JUDD1959-001 - archaeological find
Ancestral Puebloan / Chacoan Pueblo del Arroyo
United States - Pueblo del Arroyo - Chaco Canyon - undated within site - North America - Southwest
Function not recorded
Source term: bull roarer
Digging at Pueblo del Arroyo, Neil Judd's crew turned up a long blade cut from an elk leg bone, pierced near one end and crossed by two incised bands. Zuni workmen on the dig recognized it at once as a bull roarer, though it was bone rather than the usual lightning-riven wood, and bore incised bands rather than lightning symbols. To them it was still a prayer device, twirled on a cord to voice wind and invite rain. No find context or cord survived, so whether Chaco's own builders used it the same way is unknown.

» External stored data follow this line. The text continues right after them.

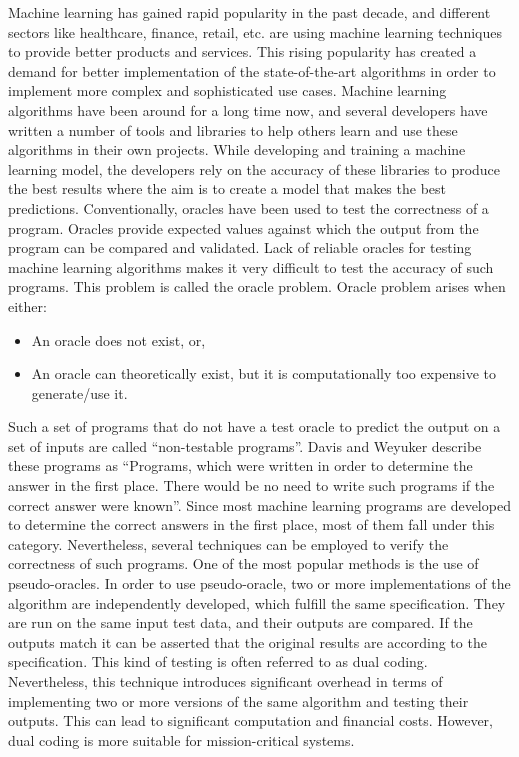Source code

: 
Machine learning has gained rapid popularity in the past decade, and different sectors like healthcare, finance, retail, etc. are using machine learning techniques to provide better products and services. This rising popularity has created a demand for better implementation of the state-of-the-art algorithms in order to implement more complex and sophisticated use cases. Machine learning algorithms have been around for a long time now, and several developers have written a number of tools and libraries to help others learn and use these algorithms in their own projects.  While developing and training a machine learning model, the developers rely on the accuracy of these libraries to produce the best results where the aim is to create a model that makes the best predictions.
Conventionally, oracles have been used to test the correctness of a program. Oracles provide expected values against which the output from the program can be compared and validated. Lack of reliable oracles for testing machine learning algorithms makes it very difficult to test the accuracy of such programs. This problem is called the oracle problem\cite{Weyuker}. Oracle problem arises when either:
\begin{itemize}
  \item An oracle does not exist, or,
  \item An oracle can theoretically exist, but it is computationally too expensive to generate/use it.
\end{itemize}
Such a set of programs that do not have a test oracle to predict the output on a set of inputs are called \enquote{non-testable programs}\cite{Weyuker}. Davis and Weyuker describe these programs as \enquote{Programs, which were written in order to determine the answer in the first place. There would be no need to write such programs if the correct answer were known}\cite{Davis1981}. Since most machine learning programs are developed to determine the correct answers in the first place, most of them fall under this category. Nevertheless, several techniques can be employed to verify the correctness of such programs. One of the most popular methods is the use of pseudo-oracles. In order to use pseudo-oracle, two or more implementations of the algorithm are independently developed, which fulfill the same specification. They are run on the same input test data, and their outputs are compared. If the outputs match it can be asserted that the original results are according to the specification. This kind of testing is often referred to as dual coding. Nevertheless, this technique introduces significant overhead in terms of implementing two or more versions of the same algorithm and testing their outputs. This can lead to significant computation and financial costs. However, dual coding is more suitable for mission-critical systems\cite{Weyuker}.
\newline

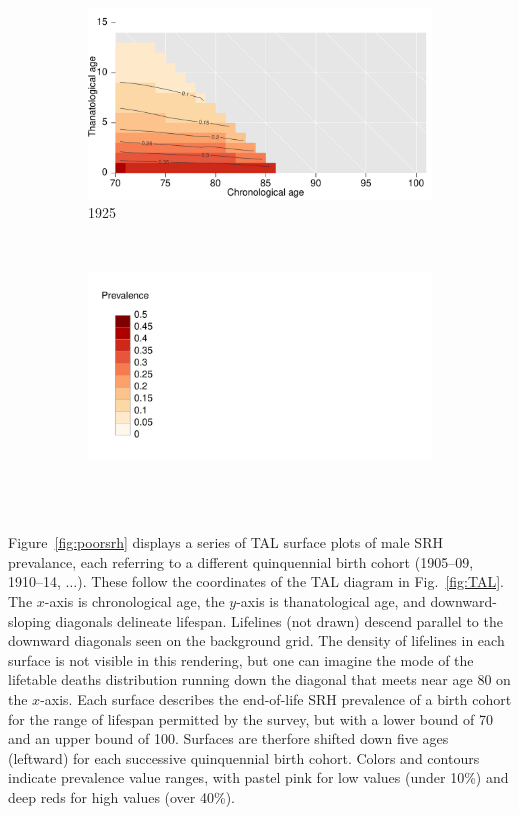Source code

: \documentclass[12pt,oneside,a4paper,doublespacing]{article} %
\theoremstyle{definition}
\begin{document}
\begin{figure}[h!]
\begin{subfigure}{.46\textwidth}
\centering
\caption{1925}
\vspace{-1em}
\label{fig:srh1925}
\includegraphics[scale=0.32]{Figures/TALapplication/srhpoor1925.pdf}
\end{subfigure}
~
\begin{subfigure}{.46\textwidth}
\centering
\caption*{~}
\vspace{-1em}
\label{fig:srhlegend}
\includegraphics[scale=0.32]{Figures/TALapplication/Legend.pdf}
\end{subfigure}
\end{figure} 

Figure~\ref{fig:poorsrh} displays a series of TAL surface plots of male SRH
prevalance, each referring to a different quinquennial birth cohort (1905--09, 1910--14, $\dots$). These follow the coordinates of the TAL diagram in Fig.~\ref{fig:TAL}.
The $x$-axis is chronological age, the $y$-axis is thanatological age, and
downward-sloping diagonals delineate lifespan. Lifelines (not drawn) descend
parallel to the downward diagonals seen on the background grid. The density of
lifelines in each surface is not visible in this rendering, but one can imagine
the mode of the lifetable deaths distribution running down the diagonal that
meets near age 80 on the $x$-axis. Each surface describes the end-of-life SRH
prevalence of a birth cohort for the range of lifespan permitted by the survey,
but with a lower bound of 70 and an upper bound of 100. Surfaces are therfore
shifted down five ages (leftward) for each successive quinquennial birth cohort.
Colors and contours indicate prevalence value ranges, with pastel pink for low
values (under 10\%) and deep reds for high values (over 40\%).
\end{document}
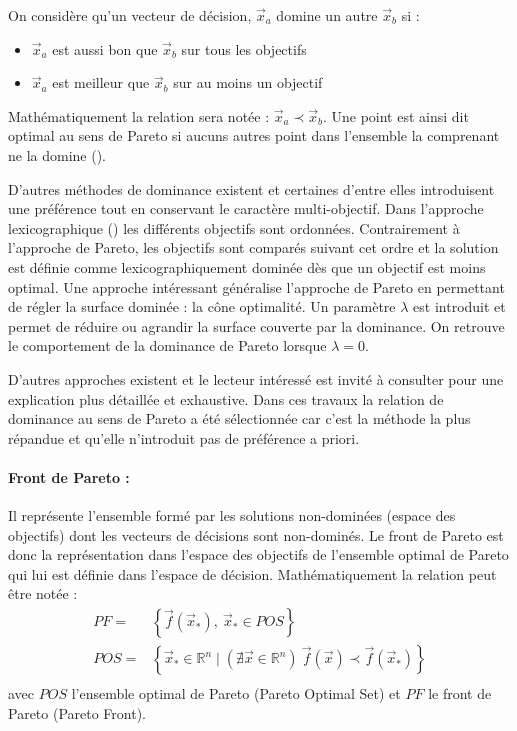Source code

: \noindent On considère qu’un vecteur de décision, $\vec{x}_{a}$ domine un autre $\vec{x}_{b}$ si :
\begin{itemize}
  \item $\vec{x}_{a}$ est aussi bon que $\vec{x}_{b}$ sur tous les objectifs
  \item $\vec{x}_{a}$ est meilleur que $\vec{x}_{b}$ sur au moins un objectif
\end{itemize}
Mathématiquement la relation sera notée : $\vec{x}_{a} \prec \vec{x}_{b}$.
Une point est ainsi dit optimal au sens de Pareto si aucuns autres point dans
l’ensemble la comprenant ne la domine ().

D’autres méthodes de dominance existent et certaines d’entre elles introduisent
une préférence tout en conservant le caractère multi-objectif.
Dans l’approche lexicographique () les différents objectifs
sont ordonnées. Contrairement à l’approche de Pareto, les objectifs sont comparés
suivant cet ordre et la solution est définie comme lexicographiquement dominée dès
que un objectif est moins optimal.
Une approche intéressant généralise l’approche de Pareto en permettant de régler
la surface dominée : la cône optimalité. Un paramètre $\lambda$ est introduit et
permet de réduire ou agrandir la surface couverte par la dominance. On retrouve le
comportement de la dominance de Pareto lorsque $\lambda = 0$.

D’autres approches existent et le lecteur intéressé est invité à consulter \cite{Collette2002}
pour une explication plus détaillée et exhaustive. Dans ces travaux la relation de
dominance au sens de Pareto a été sélectionnée car c’est la méthode la plus répandue
et qu’elle n’introduit pas de préférence a priori.

\paragraph{Front de Pareto :} %
\label{par:front_de_pareto}
Il représente l’ensemble formé par les solutions non-dominées (espace des objectifs)
dont les vecteurs de décisions sont non-dominés.
Le front de Pareto est donc la représentation dans l’espace des objectifs
de l’ensemble optimal de Pareto qui lui est définie dans l’espace de décision.
Mathématiquement la relation peut être notée :
\begin{equation}
  \begin{aligned}
    PF   =& \left\{ \vec{f}(\vec{x}_{*}), \  \vec{x}_{*} \in POS \right\} \\
    POS  =& \left\{ \vec{x}_{*} \in \mathbb{R}^{n} \mid (\nexists \vec{x} \in \mathbb{R}^{n}) \  \vec{f}(\vec{x}) \prec \vec{f}(\vec{x}_{*}) \right\} \\
  \end{aligned}
\end{equation}
avec $POS$ l’ensemble optimal de Pareto (Pareto Optimal Set) et $PF$ le front de Pareto
(Pareto Front).

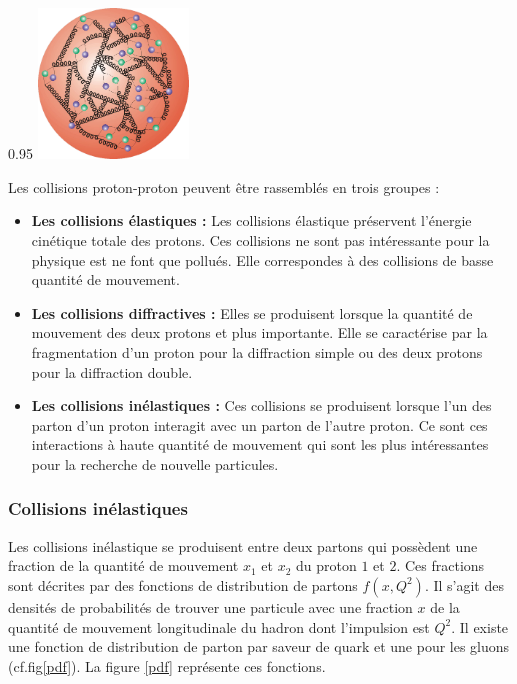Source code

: \begin{minipagewithmarginpars}[h]{0.95\textwidth}
\centering
\includegraphics[width=0.3\textwidth]{SM/quarks3.png}
\label{proton}	
\end{minipagewithmarginpars}

Les collisions proton-proton peuvent être rassemblés en trois groupes :
\begin{itemize}[label=$\bullet$]
	\item \textbf{Les collisions élastiques : } Les collisions élastique préservent l'énergie cinétique totale des protons. Ces collisions ne sont pas intéressante pour la physique est ne font que pollués. Elle correspondes à des collisions de basse quantité de mouvement.
	\item\textbf{Les collisions diffractives : } Elles se produisent lorsque la quantité de mouvement des deux protons et plus importante. Elle se caractérise par la fragmentation d'un proton pour la diffraction simple ou des deux protons pour la diffraction double.
	\item \textbf{Les collisions inélastiques : } Ces collisions se produisent lorsque l'un des parton d'un proton interagit avec un parton de l'autre proton. Ce sont ces interactions à haute quantité de mouvement qui sont les plus intéressantes pour la recherche de nouvelle particules.
\end{itemize}

\subsubsection{Collisions inélastiques}
Les collisions inélastique se produisent entre deux partons qui possèdent une fraction de la quantité de mouvement $x_{1}$ et $x_{2}$ du proton $1$ et $2$. Ces fractions sont décrites par des fonctions de distribution de partons $f(x,Q^{2})$. Il s'agit des densités de probabilités de trouver une particule avec une fraction $x$ de la quantité de mouvement longitudinale du hadron dont l'impulsion est $Q^{2}$. Il existe une fonction de distribution de parton par saveur de quark et une pour les gluons (cf.fig\ref{pdf}). La figure \ref{pdf} représente ces fonctions.

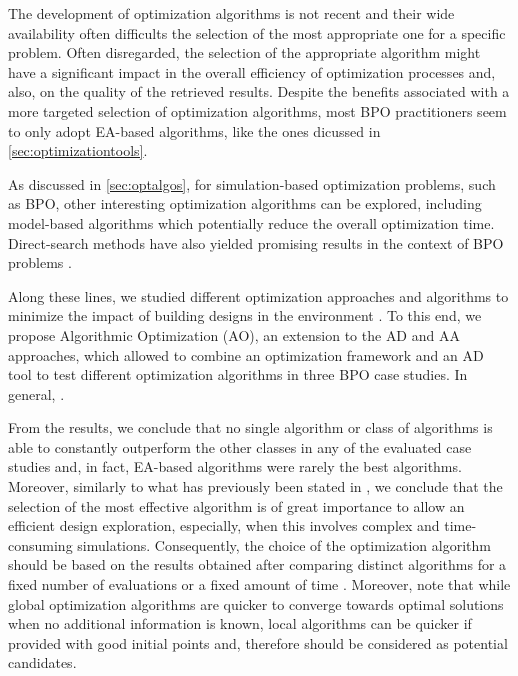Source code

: The development of optimization algorithms is not recent and their wide availability often difficults the selection of the most appropriate one for a specific problem. Often disregarded, the selection of the appropriate algorithm might have a significant impact in the overall efficiency of optimization processes and, also, on the quality of the retrieved results\cite{Wolpert1997NFLT}. Despite the benefits associated with a more targeted selection of optimization algorithms, most \ac{BPO} practitioners seem to only adopt \ac{EA}-based algorithms, like the ones dicussed in \cref{sec:optimizationtools}. 

As discussed in \cref{sec:optalgos}, for simulation-based optimization problems, such as \ac{BPO}, other interesting optimization algorithms can be explored, including model-based algorithms which potentially reduce the overall optimization time\cite{Wortmann2017GABESTCHOICE}. Direct-search methods have also yielded promising results in the context of \ac{BPO} problems \cite{Waibel2018}. 

Along these lines, we studied different optimization approaches and algorithms to minimize the impact of building designs in the environment  \cite{Caetano2018,Belem2018optimizeddesign,Belem2019MOO}. To this end, we propose Algorithmic Optimization (\ac{AO}), an extension to the \ac{AD} and \ac{AA} approaches, which allowed to combine an optimization framework and an \ac{AD} tool to test different optimization algorithms in three \ac{BPO} case studies. In general, .

From the results, we conclude that no single algorithm or class of algorithms is able to constantly outperform the other classes in any of the evaluated case studies and, in fact, \ac{EA}-based algorithms were rarely the best algorithms. Moreover, similarly to what has previously been stated in \cite{Wortmann2016BBO}, we conclude that the selection of the most effective algorithm is of great importance to allow an efficient design exploration, especially, when this involves complex and time-consuming simulations. Consequently, the choice of the optimization algorithm should be based on the results obtained after comparing distinct algorithms for a fixed number of evaluations or a fixed amount of time \cite{Hamdy2016}. Moreover, note that while global optimization algorithms are quicker to converge towards optimal solutions when no additional information is known, local algorithms can be quicker if provided with good initial points and, therefore should be considered as potential candidates.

recognized by some of our Zuni workmen as a 'bull roarer'
Judd 1959:133
- Object
- Long, flat elk cannon-bone blade with nearly parallel sides, a gently rounded distal end, one circular perforation near the opposite end, and two transverse incised bands; no cord or measurements survive.
- Function
- Specific artifact recognized by Zuni excavation workers as a bullroarer; Judd notes it departs from the usual lightning-riven wood and lightning-symbol markings, and his wind imitation and rain invitation describe historic Zuni analogy, not demonstrated prehistoric use.
- Map confidence
- medium - National Park Service Pueblo del Arroyo great-house anchor; the artifact's excavation locus is unrecorded.